ÇED sürecinde, sadece deprem değil tsunami riskine dair raporlar hazırladık. Kanalın geçeceği alana dair, limanlara ve inşa edilecek binalara, bu yapılarda kullanılacak malzemelere dair her türlü felaket senaryosuna uygun yapılaşma standartları getirdik. Kanalın bir depremden nasıl etkileneceğini görmek için; normalde 145 ve 475 yıl geriye gidilerek yapılan similasyonlar yerine, tam 2475 yıldır tekrarlanan depremleri baz alarak testler gerçekleştirdik. Bir diğer gerçek dışı iddia da; “Küçükçekmece Gölü kıyısında yer alan Bathenoa Antik Kenti, Yarımburgaz Mağaraları proje tarafından yutulacak.” iddiasıdır. Bu iddia da tamamen asılsızdır. Kanal İstanbul’un, Bathenoa Antik Kenti ve Yarımburgaz Mağaraları ile herhangi bir ilgisi yoktur. Bathenoa Antik Kenti, Yarımburgaz Mağaraları Kanal inşaat çalışma alanının dışındadır.
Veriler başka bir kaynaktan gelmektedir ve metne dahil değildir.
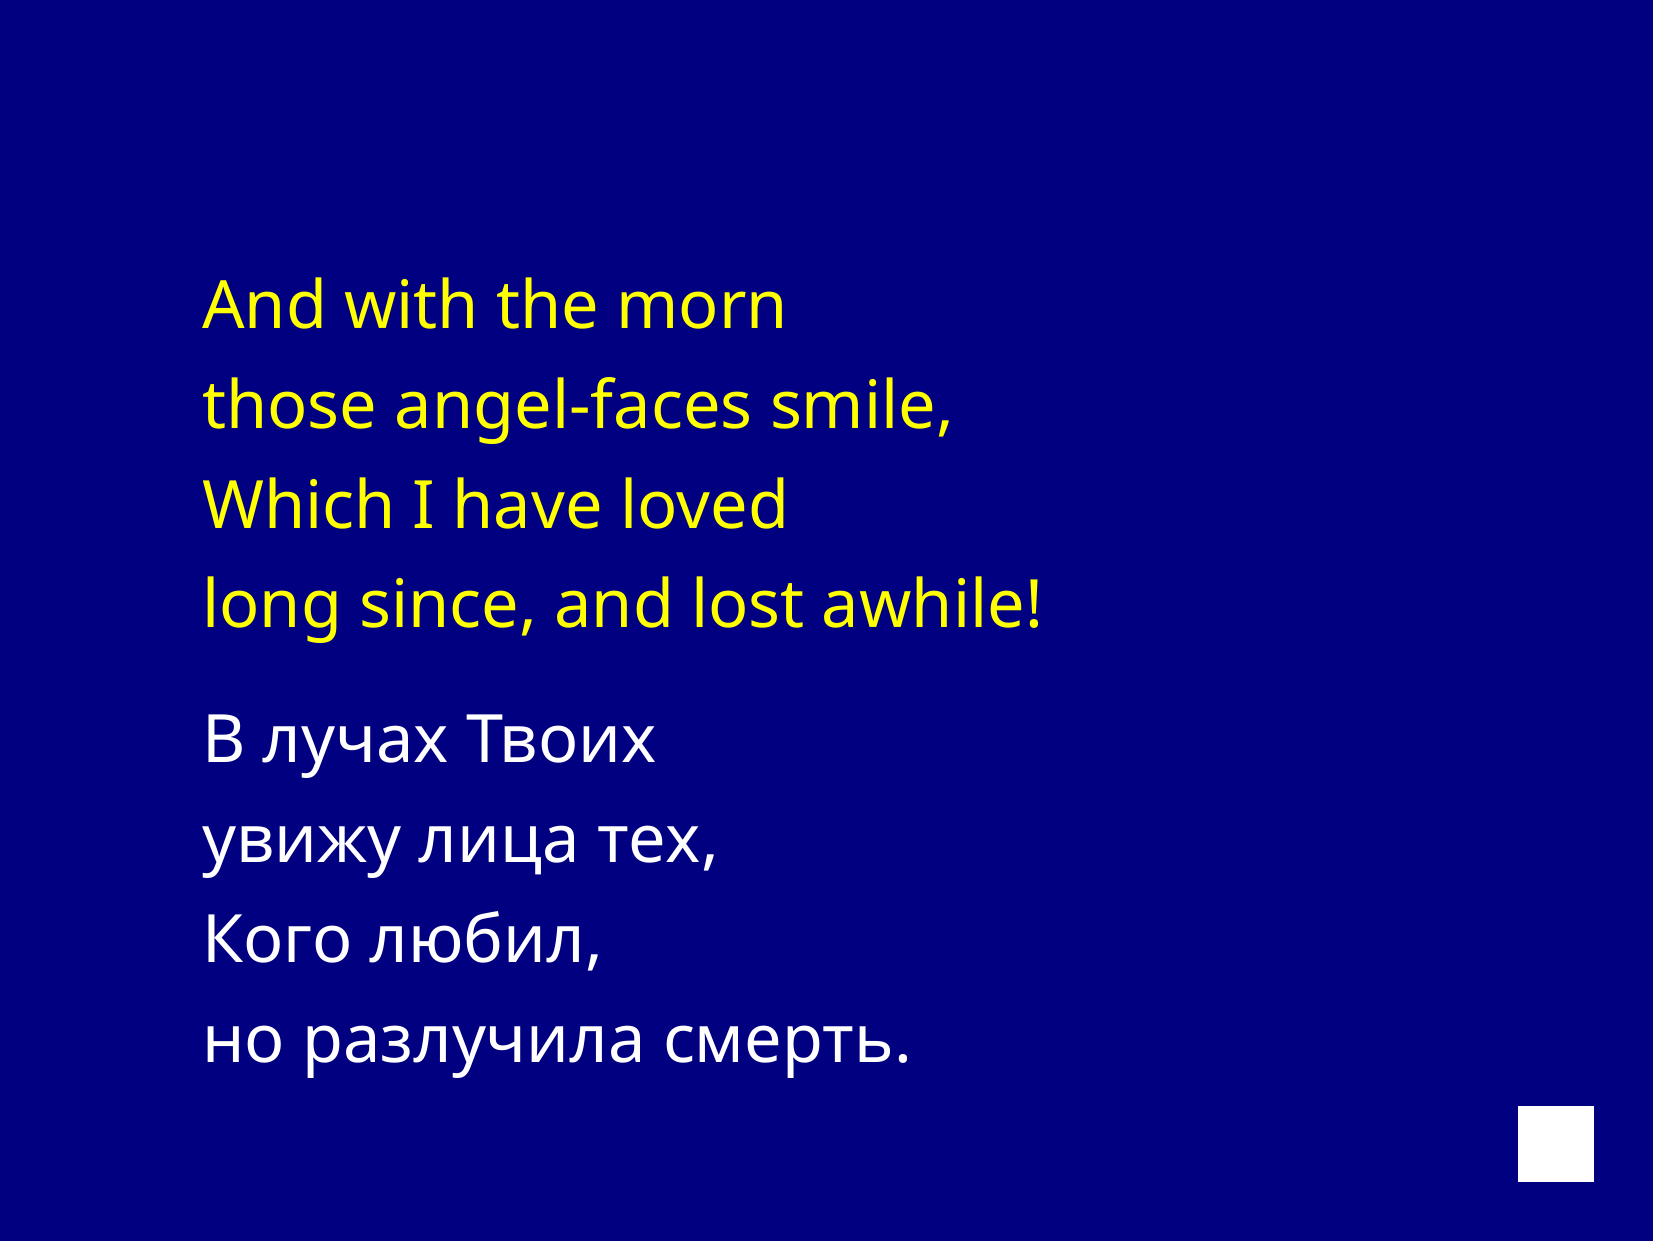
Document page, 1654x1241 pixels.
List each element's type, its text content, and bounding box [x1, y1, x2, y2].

text_box [1518, 1163, 1594, 1182]
text_box В лучах Твоих увижу лица тех, Кого любил, но разлучила смерть. [75, 675, 1651, 1163]
text_box And with the morn those angel-faces smile, Which I have loved long since, and lost awhile! [75, 150, 1651, 638]
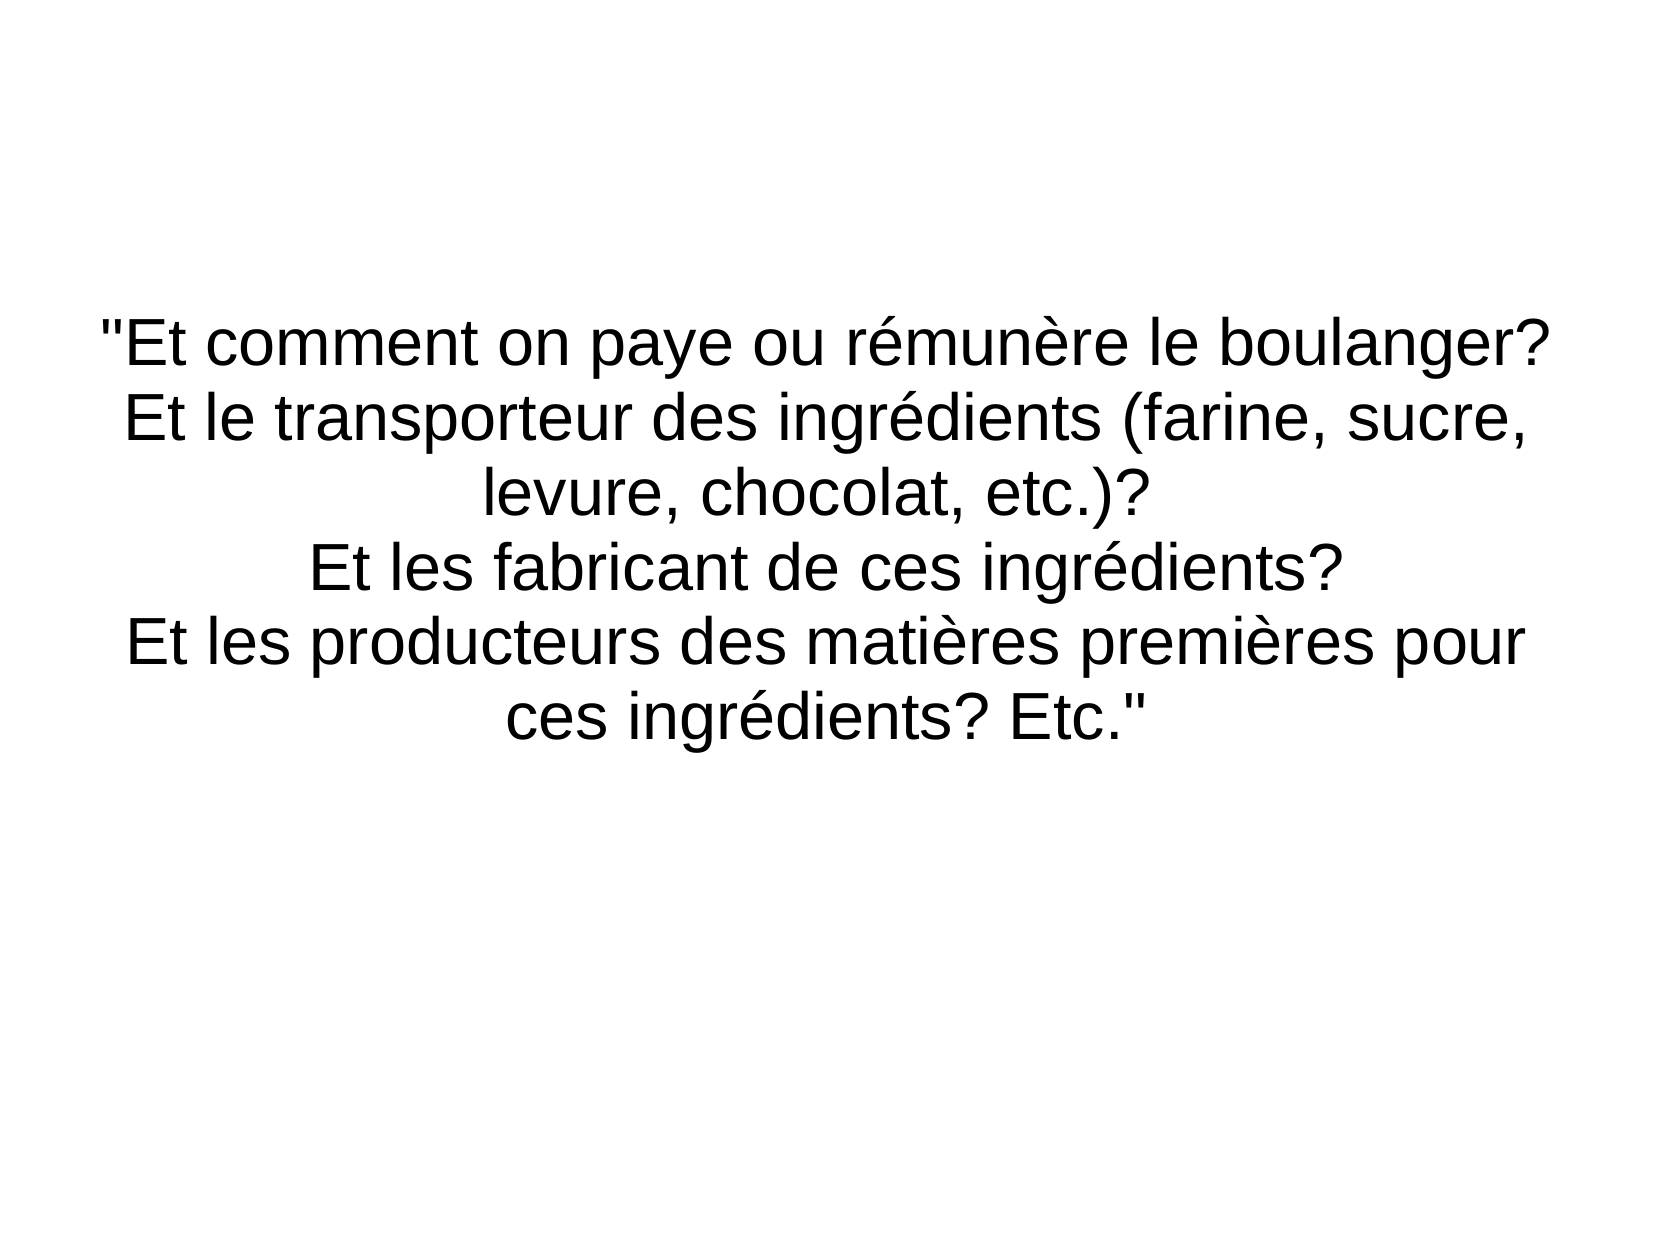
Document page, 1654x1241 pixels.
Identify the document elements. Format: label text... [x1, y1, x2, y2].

“Kanal İstanbul İnşaatından 1,15 milyar metreküp hafriyat çıkacak”
Bakan Kurum Kanal İstanbul inşaatından çıkacak hafriyatla ilgili olarak”Kanal inşaatından çıkacak hafriyatın 2 milyar metreküpe ulaşacak, İstanbul’un yıllık hafriyat hazmetme kapasitesi 40 milyon metreküptür” ifadesi de gerçek dışıdır. Yaptığımız kazı dolgu hesaplamaları sonucunda Kanal inşaatı nedeniyle çıkacak hafriyat miktarı 1,15 milyar metreküptür. Bu hafriyatın depolanacağı yerler İstanbul’un mevcut hafriyat döküm sahaları değildir. Kent içinde yapılacak diğer hafriyat alanları ile herhangi bir ilişkisi bulunmayacaktır. Konveyörler, araçlar, iş makinaları ve hafriyat kamyonları ise kanalın iki yanından yüklerini alacak ve Karadeniz kıyısında belirlediğimiz alana dökümlerini yapacaklar. ÇED’de bu konuda bir nüans ortaya koyduk. Trafikle ilgili proje kurallarına uyulmaması durumunda ortaya çıkabilecek risklerin önlenmesi için hem yatırımcı firma bir takip yapacak, hem de bu yatırımcı anlık olarak izlenecek”dedi.